The US war in Afghanistan has left behind a lot of statistics — many of them very grim. But one postitive number had jumped out: the number of kids enrolled in school.
The US has spent hundreds of millions of dollars over the past decade to build schools in war-torn Afghanistan. And, according to the US Agency for International Development, with good results. USAID says that, back in 2002, fewer than a million Afghan children were enrolled in school — none of them girls.
Today, USAID says more than 8 million young Afghans are attending schools including 2.5 million girls.
But a recent BuzzFeed article by reporter Azmat Khan accuses USAID of using inflated enrollment numbers and also of exaggerating the number of schools built with US help that are actually operating right now. She says she and her team spot-checked more than 50 such schools — and found a disturbing reality.

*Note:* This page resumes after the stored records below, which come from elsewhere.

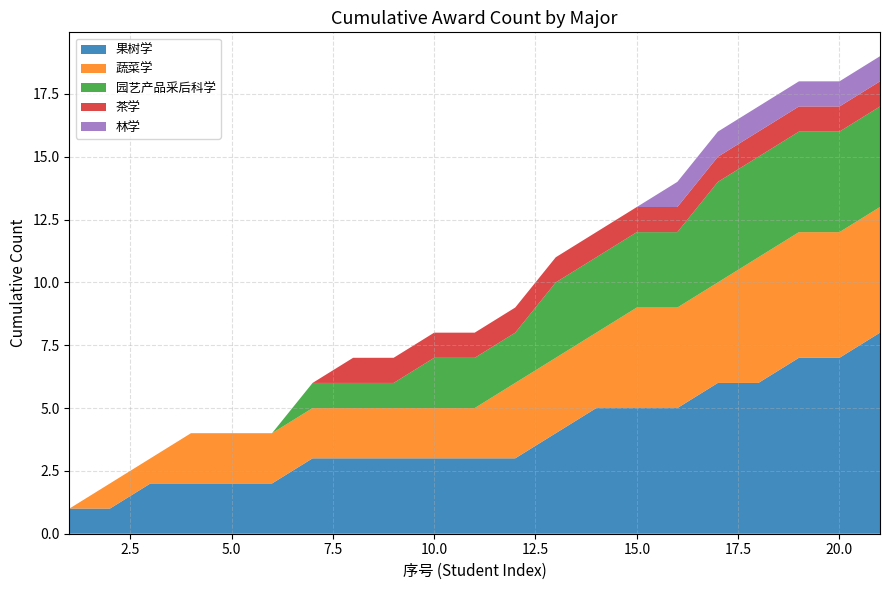

Reading left to right, transcribe all the data shown in this chart.

果树学: 1	1	2	2	2	2	3	3	3	3	3	3	4	5	5	5	6	6	7	7	8
蔬菜学: 0	1	1	2	2	2	2	2	2	2	2	3	3	3	4	4	4	5	5	5	5
园艺产品采后科学: 0	0	0	0	0	0	1	1	1	2	2	2	3	3	3	3	4	4	4	4	4
茶学: 0	0	0	0	0	0	0	1	1	1	1	1	1	1	1	1	1	1	1	1	1
林学: 0	0	0	0	0	0	0	0	0	0	0	0	0	0	0	1	1	1	1	1	1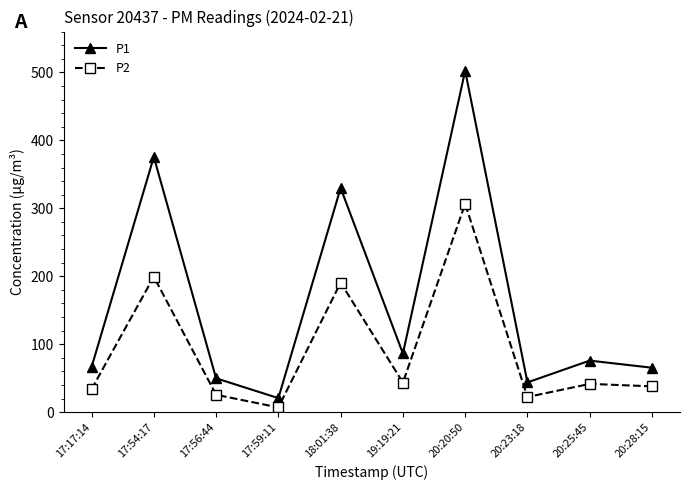

True or false: P1 and P2 intersect in this chart.

False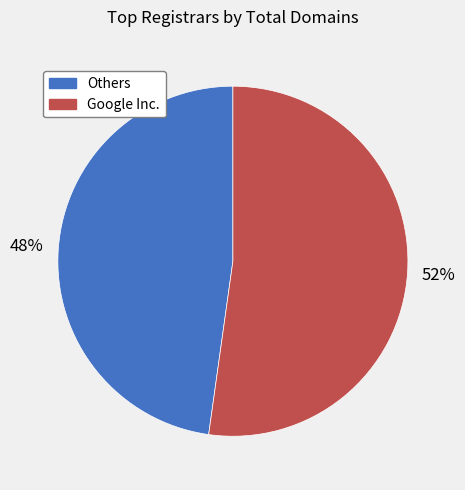

Is there a majority slice in this chart?

Yes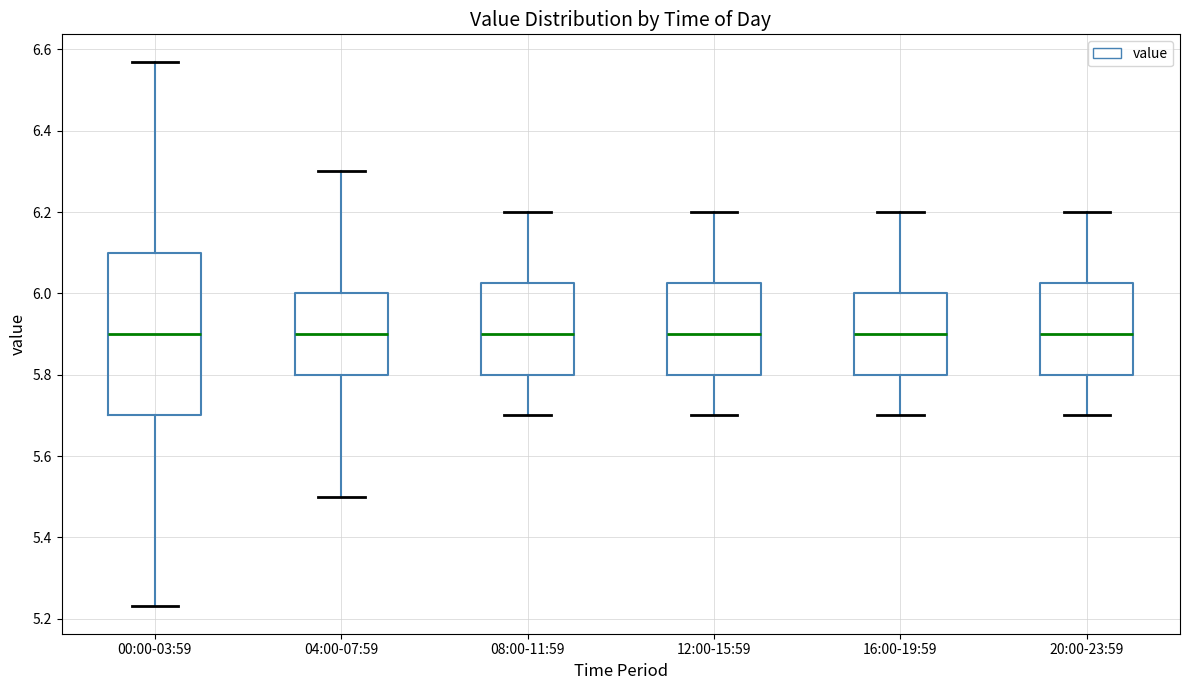

Reading left to right, read every box against the y-axis: the position of its median line, the range the box covers, and the ends of its whiskers. The values are not printed on the chart, so give them approximately, as read against the axis.

00:00-03:59: median 5.90, box 5.70 to 6.10, whiskers 5.24 to 6.58
04:00-07:59: median 5.90, box 5.80 to 6.00, whiskers 5.50 to 6.30
08:00-11:59: median 5.90, box 5.80 to 6.02, whiskers 5.70 to 6.20
12:00-15:59: median 5.90, box 5.80 to 6.02, whiskers 5.70 to 6.20
16:00-19:59: median 5.90, box 5.80 to 6.00, whiskers 5.70 to 6.20
20:00-23:59: median 5.90, box 5.80 to 6.02, whiskers 5.70 to 6.20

"Most of the buildings that we went to resemble abandoned buildings today," she says. "So in many cases, roofs were collapsing, there were protruding electrical wires, shattered glass, boarded up windows, broken furniture everywhere and that was one of the most visceral, immediate things you would see when you got to these schools. And in terms of the education that was happening or in terms of enrollment — the number of children on the books versus those that were actually attending — we found vast discrepancies."

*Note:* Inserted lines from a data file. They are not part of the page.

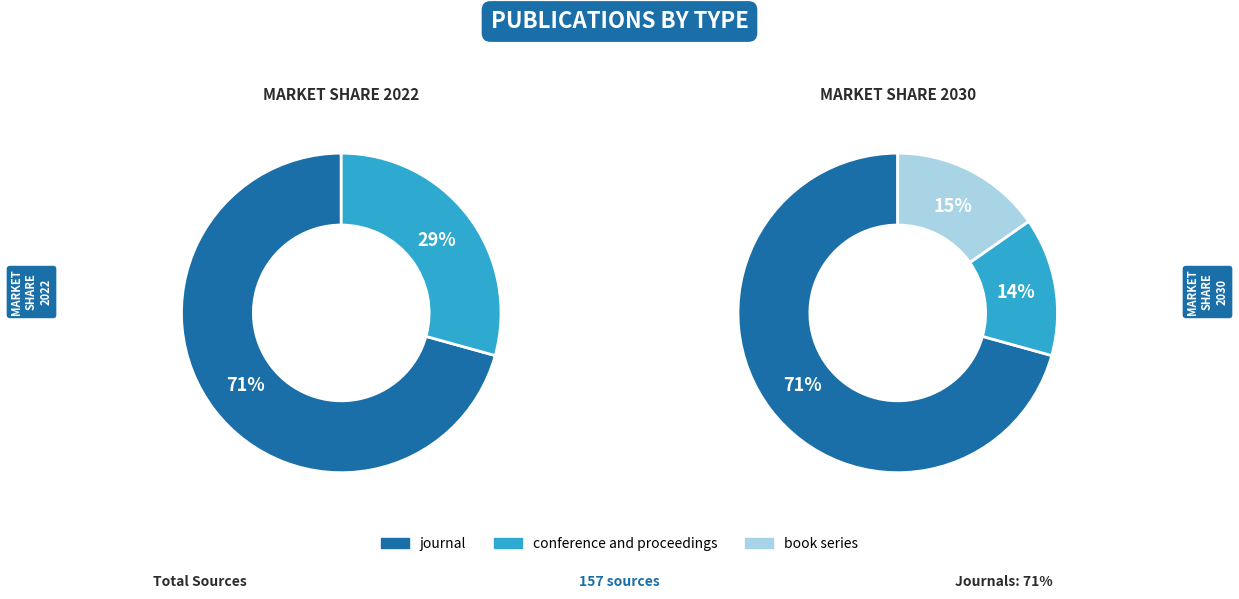

Count the number of slices in the pie.

3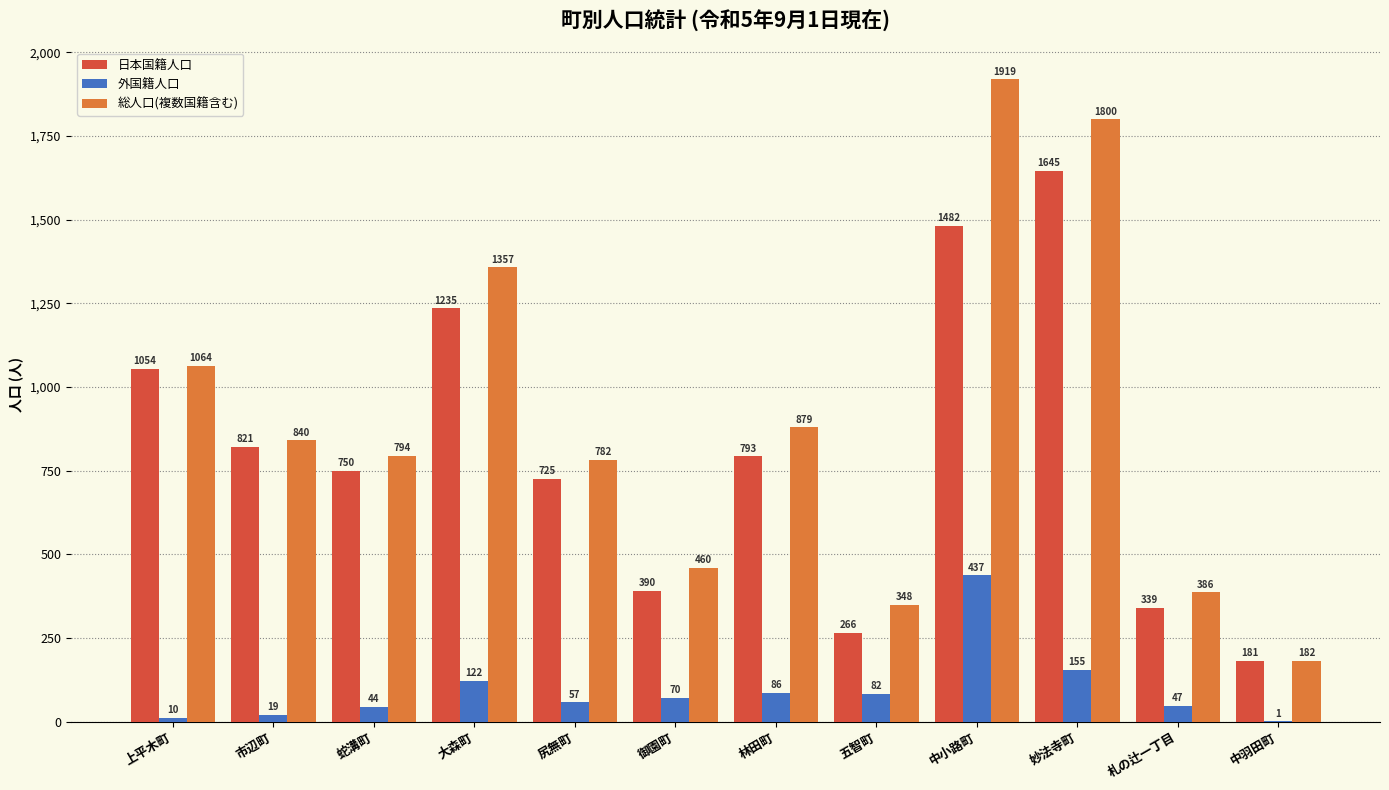

Read the 日本国籍人口 value at 中羽田町, to the nearest 100.

200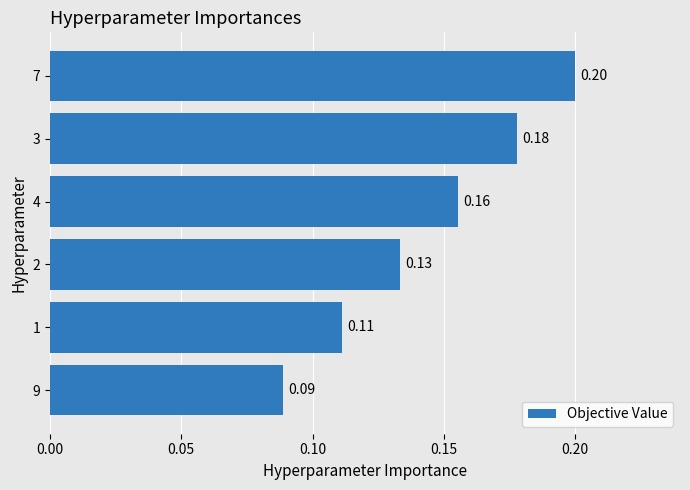

At which category does the chart reach its peak across all series?

7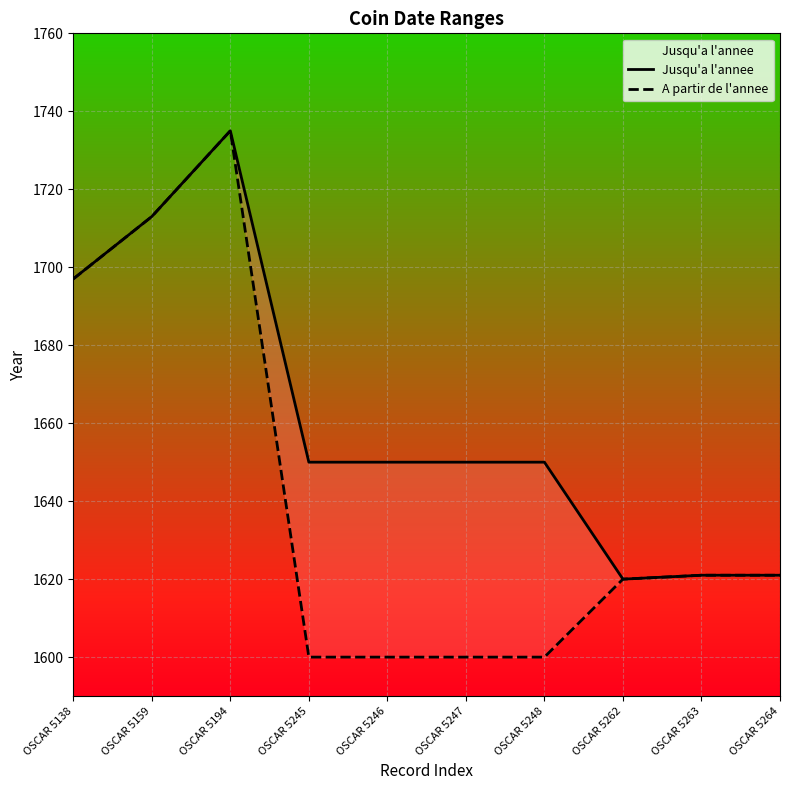

At which label does Jusqu'a l'annee reach its minimum?

OSCAR 5262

What Khan describes sounds like neglect or perhaps some kind of attempt to lie and steal from the US taxpayer. Or was it maybe the cost of doing business in a war zone? Khan says that a major part of the discrepacies was over-hyping in Washington. And, that the people — soldiers and officers — say there was a sort of competitiveness to show that unit was building schools.
Khan questions what went wrong and wondered if it was just good intentions that went astray. But, she described a school that she visited while reporting in the Zhari District of Afghanistan that was built in an area that really didn’t have a local population. And many of the elders she spoke with told her that they never understood why this school was built there in the first place.

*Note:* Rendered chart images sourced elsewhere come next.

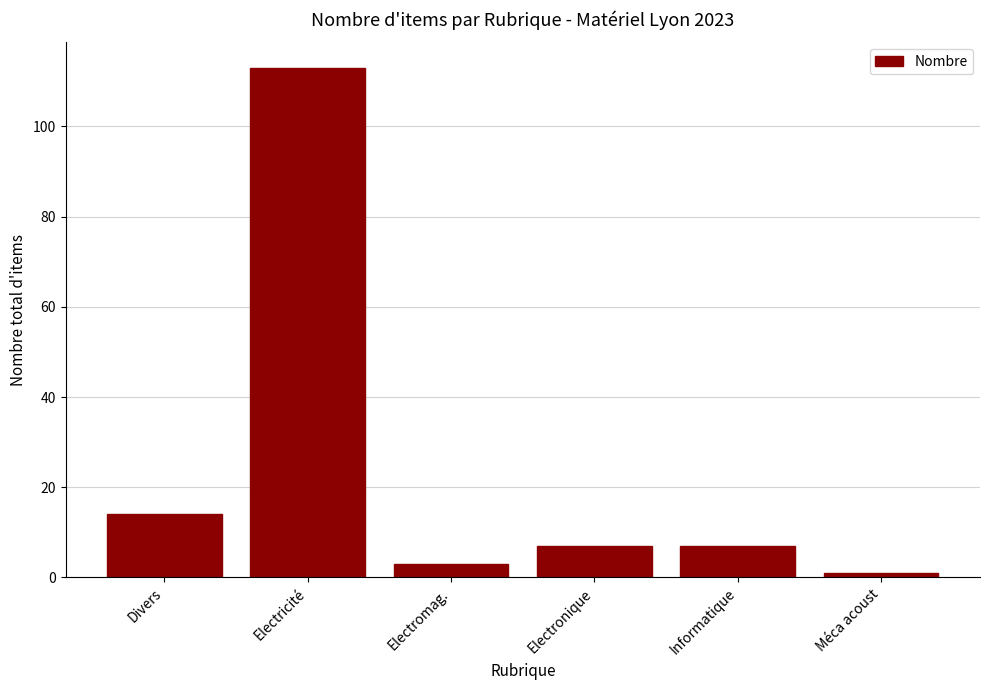

Reading left to right, transcribe all the data shown in this chart.

14	113	3	7	7	1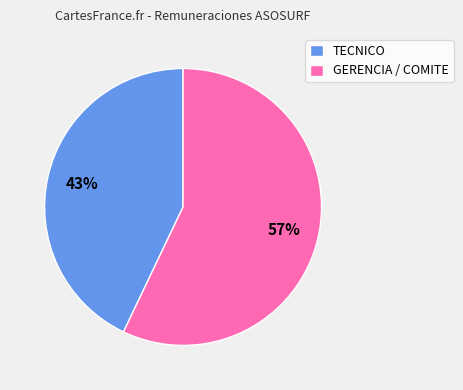

Which slice is the largest?

GERENCIA / COMITE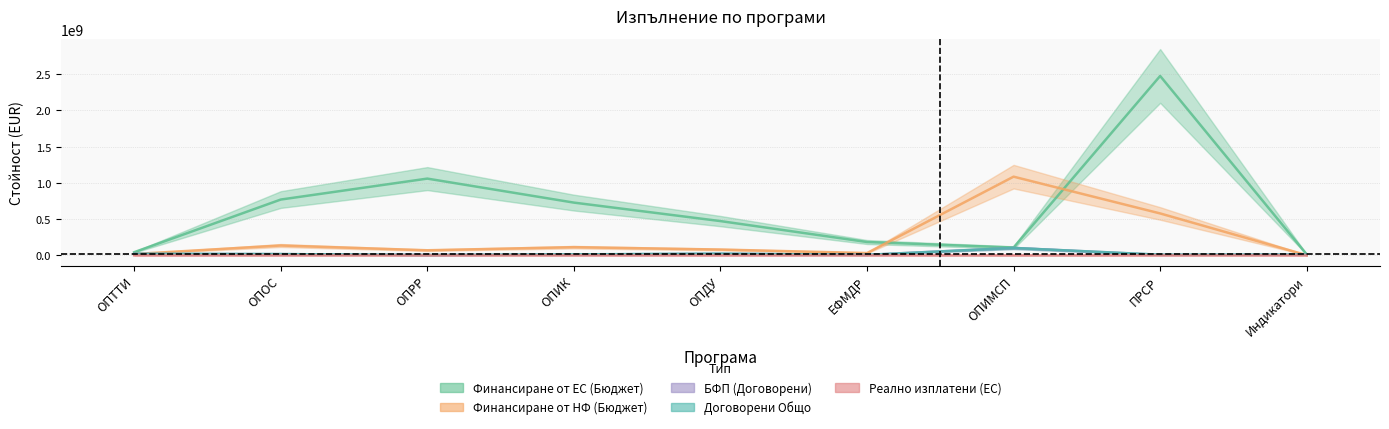

Which series has the largest total across all categories?

Финансиране от ЕС (Бюджет)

"There are other communities where there were children actively wanting to go to school and needing a place to study, that were overlooked."
It turns out that the village is the home of a notorious commander — that was really abusive to the local community — who, in exchange for donating the land on which the school sits, extracted a contract from the US military worth hundreds of thousands of dollars.
Khan's story suggests that the US money intended to do good that did the opposite and helped fund these warlords that the local folks didn’t like. But perhaps more important question is: are we repeating this? To what extent were lessons learned?
"What I’ve found — at least with the soldiers I spoke to — many of them felt a dissatisfaction with the way those funds were used," she says. "But, with USAID I found a very aggressive unwillingness to engage on these subjects. And one thing I’ll say is that USAID is an agency that so reliant on federal funding, that any little mistake can be used against them in Congress and can result in the cutting of their funding. Maybe that’s why they weren’t willing to acknowledge something like this. But in the more than six months I spent trying to get answers from them, it was something they didn’t really want to talk about."